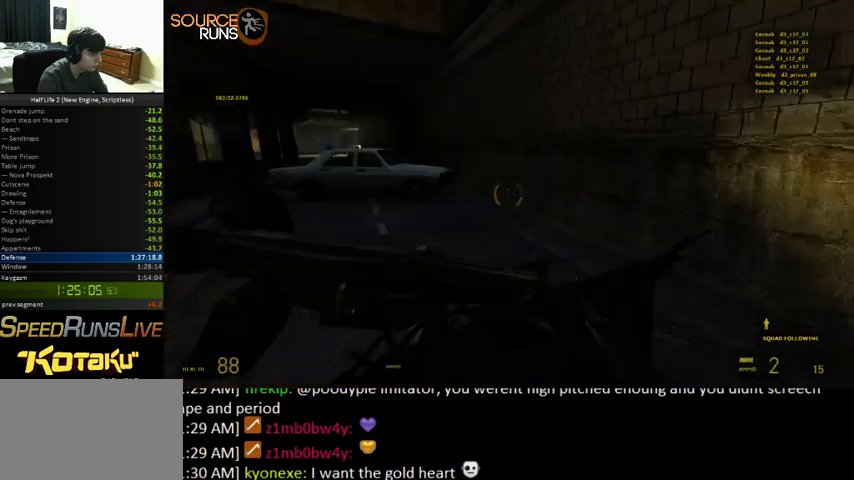
{"keys": ["w"], "mouse": [], "events": [[466, "w", "down"]]}
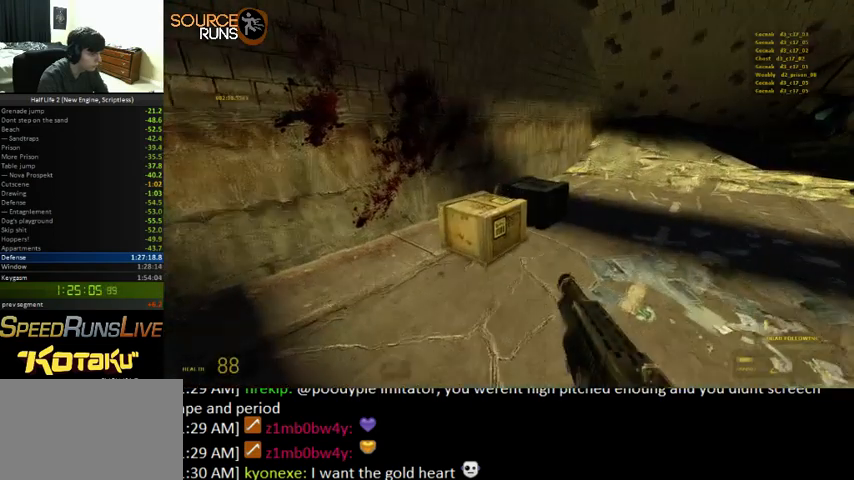
{"keys": ["w"], "mouse": [], "events": [[66, "mouse_left", "down"], [100, "d", "down"], [200, "mouse_left", "up"], [266, "w", "up"], [333, "d", "up"], [466, "w", "down"]]}
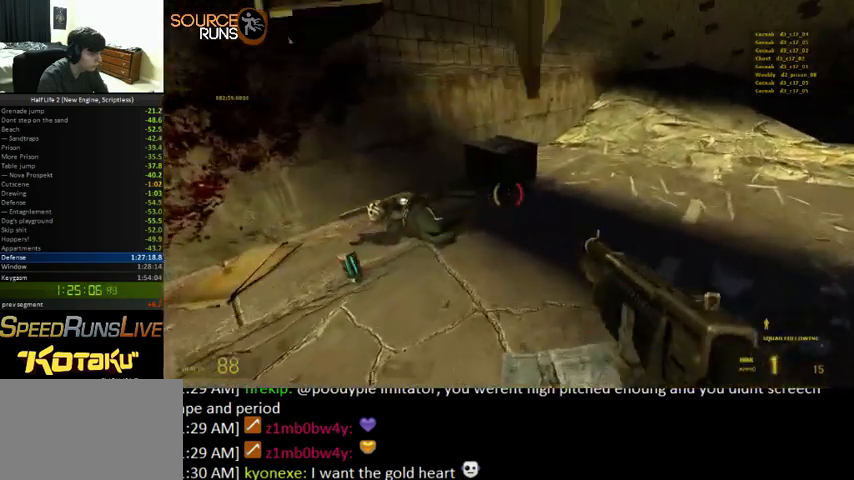
{"keys": ["w"], "mouse": ["left"], "events": [[200, "w", "up"], [466, "mouse_left", "down"], [500, "w", "down"]]}
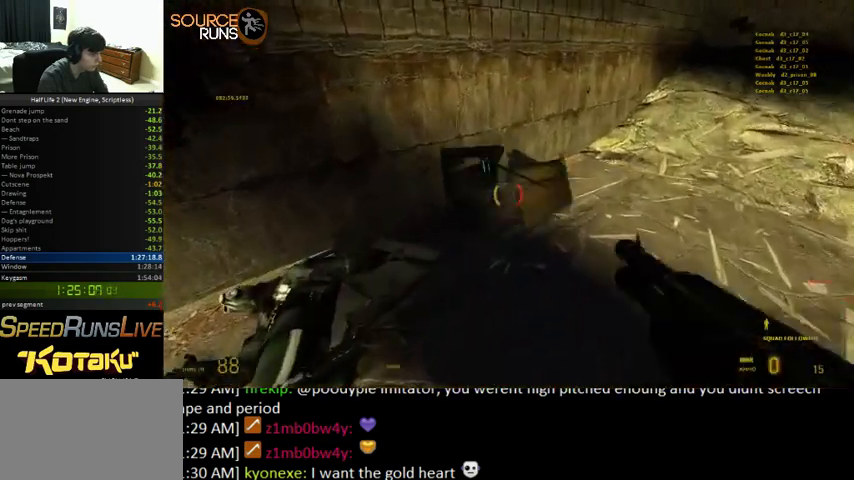
{"keys": ["a", "w"], "mouse": [], "events": [[100, "d", "down"], [133, "mouse_left", "up"], [300, "d", "up"], [366, "a", "down"]]}
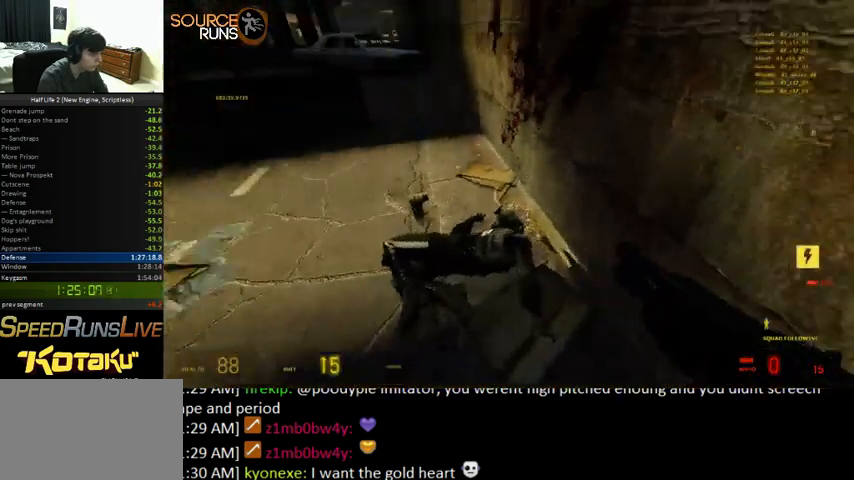
{"keys": ["a", "w"], "mouse": [], "events": [[133, "shift", "down"], [366, "shift", "up"], [366, "w", "up"], [466, "w", "down"]]}
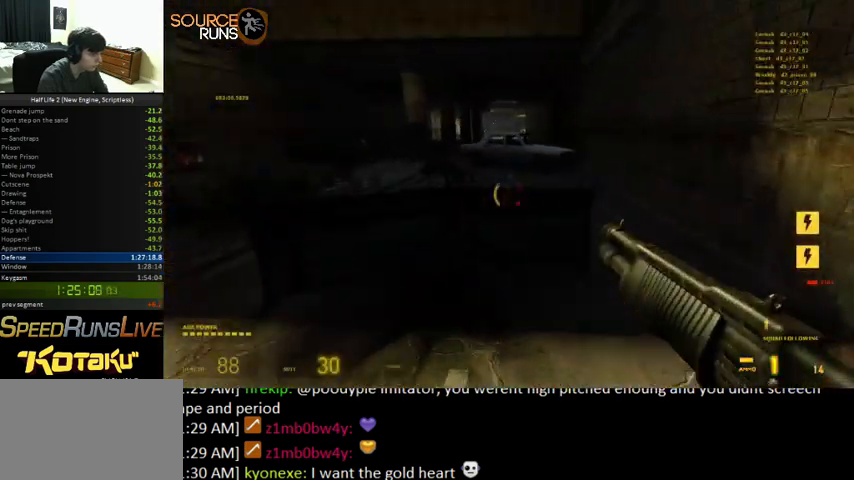
{"keys": [], "mouse": [], "events": [[166, "a", "up"], [300, "w", "up"]]}
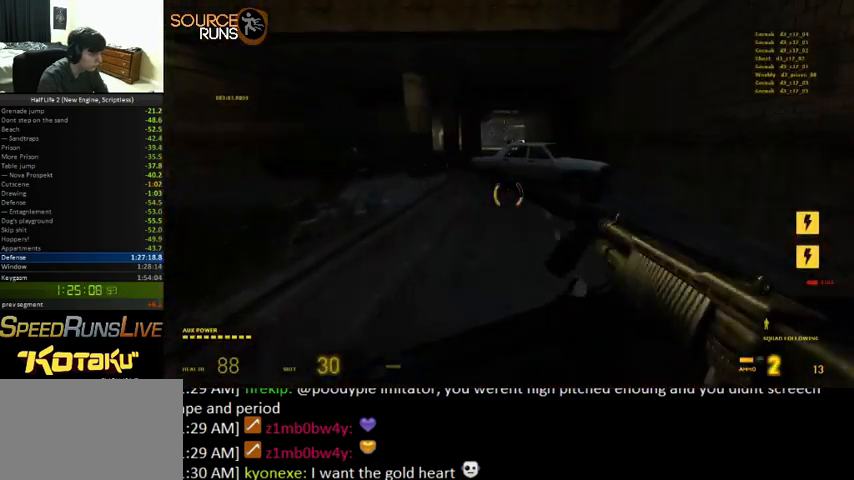
{"keys": [], "mouse": [], "events": [[100, "d", "down"], [166, "d", "up"]]}
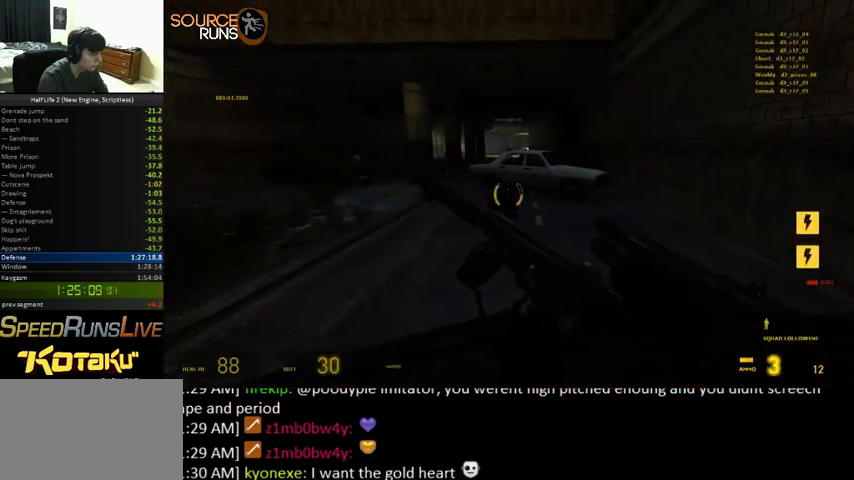
{"keys": [], "mouse": [], "events": [[366, "a", "down"], [400, "w", "down"], [466, "a", "up"], [466, "w", "up"]]}
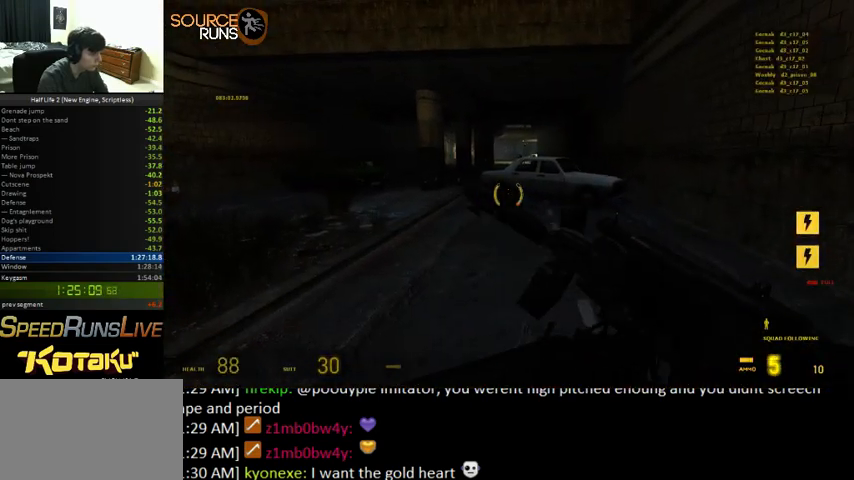
{"keys": [], "mouse": [], "events": []}
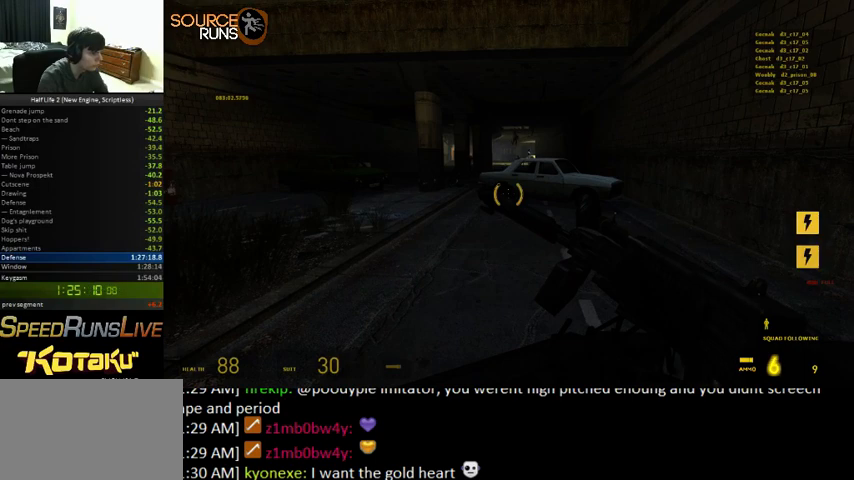
{"keys": ["e"], "mouse": [], "events": [[433, "e", "down"]]}
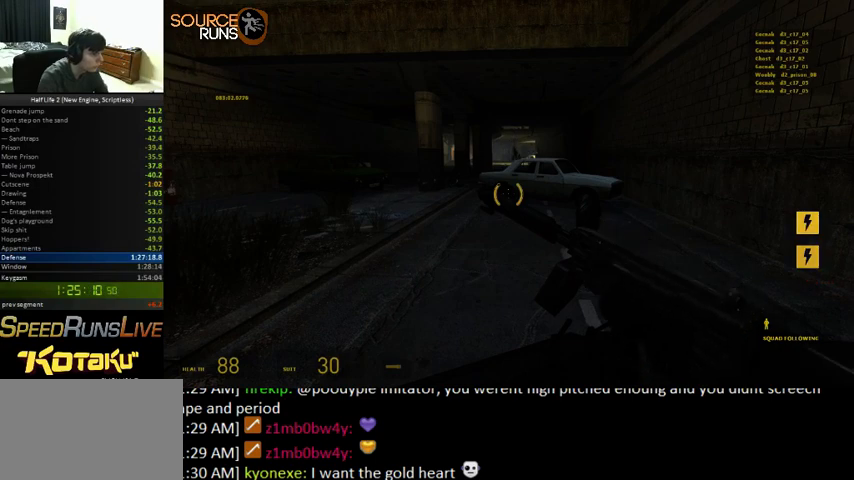
{"keys": [], "mouse": ["left"], "events": [[33, "e", "up"], [400, "mouse_left", "down"]]}
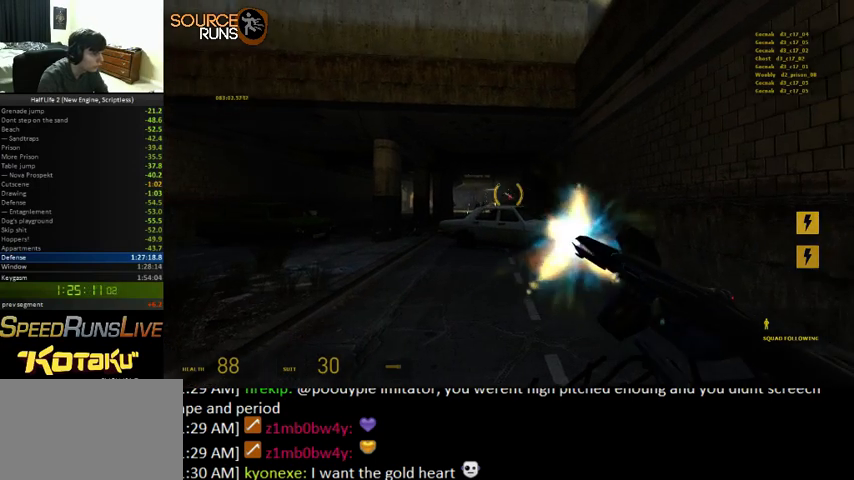
{"keys": [], "mouse": [], "events": [[433, "mouse_left", "up"]]}
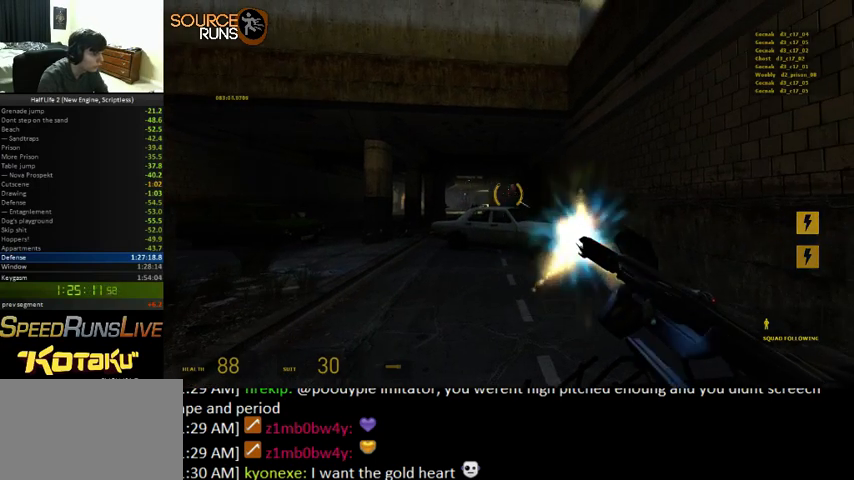
{"keys": [], "mouse": ["left"], "events": [[300, "mouse_left", "down"]]}
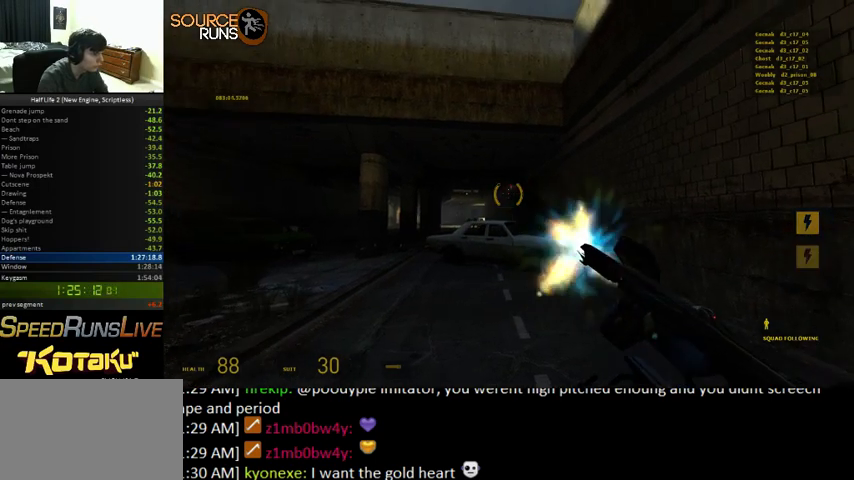
{"keys": [], "mouse": [], "events": [[166, "mouse_left", "up"]]}
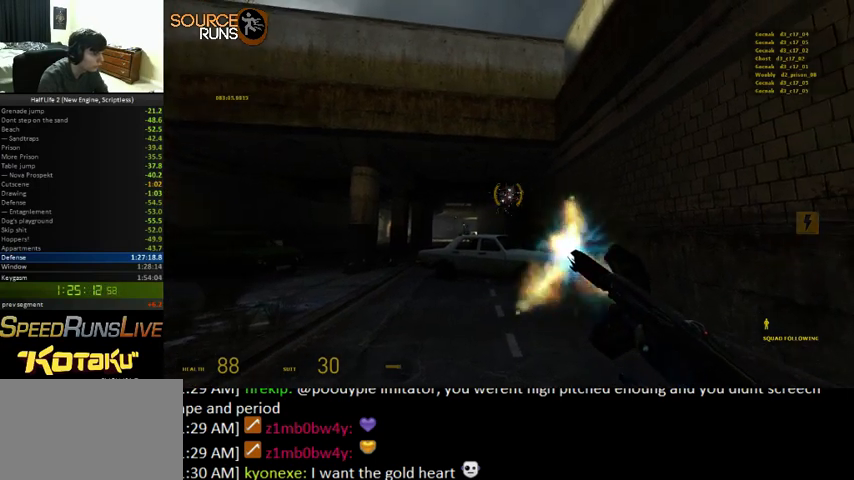
{"keys": [], "mouse": [], "events": []}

**********

Please print every record exactly as written, without the pictures.

Finished task:
{"keys": ["w"], "mouse": [], "events": [[466, "w", "down"]]}
{"keys": ["w"], "mouse": [], "events": [[66, "mouse_left", "down"], [100, "d", "down"], [200, "mouse_left", "up"], [266, "w", "up"], [333, "d", "up"], [466, "w", "down"]]}
{"keys": ["w"], "mouse": ["left"], "events": [[200, "w", "up"], [466, "mouse_left", "down"], [500, "w", "down"]]}
{"keys": ["a", "w"], "mouse": [], "events": [[100, "d", "down"], [133, "mouse_left", "up"], [300, "d", "up"], [366, "a", "down"]]}
{"keys": ["a", "w"], "mouse": [], "events": [[133, "shift", "down"], [366, "shift", "up"], [366, "w", "up"], [466, "w", "down"]]}
{"keys": [], "mouse": [], "events": [[166, "a", "up"], [300, "w", "up"]]}
{"keys": [], "mouse": [], "events": [[100, "d", "down"], [166, "d", "up"]]}
{"keys": [], "mouse": [], "events": [[366, "a", "down"], [400, "w", "down"], [466, "a", "up"], [466, "w", "up"]]}
{"keys": [], "mouse": [], "events": []}
{"keys": ["e"], "mouse": [], "events": [[433, "e", "down"]]}
{"keys": [], "mouse": ["left"], "events": [[33, "e", "up"], [400, "mouse_left", "down"]]}
{"keys": [], "mouse": [], "events": [[433, "mouse_left", "up"]]}
{"keys": [], "mouse": ["left"], "events": [[300, "mouse_left", "down"]]}
{"keys": [], "mouse": [], "events": [[166, "mouse_left", "up"]]}
{"keys": [], "mouse": [], "events": []}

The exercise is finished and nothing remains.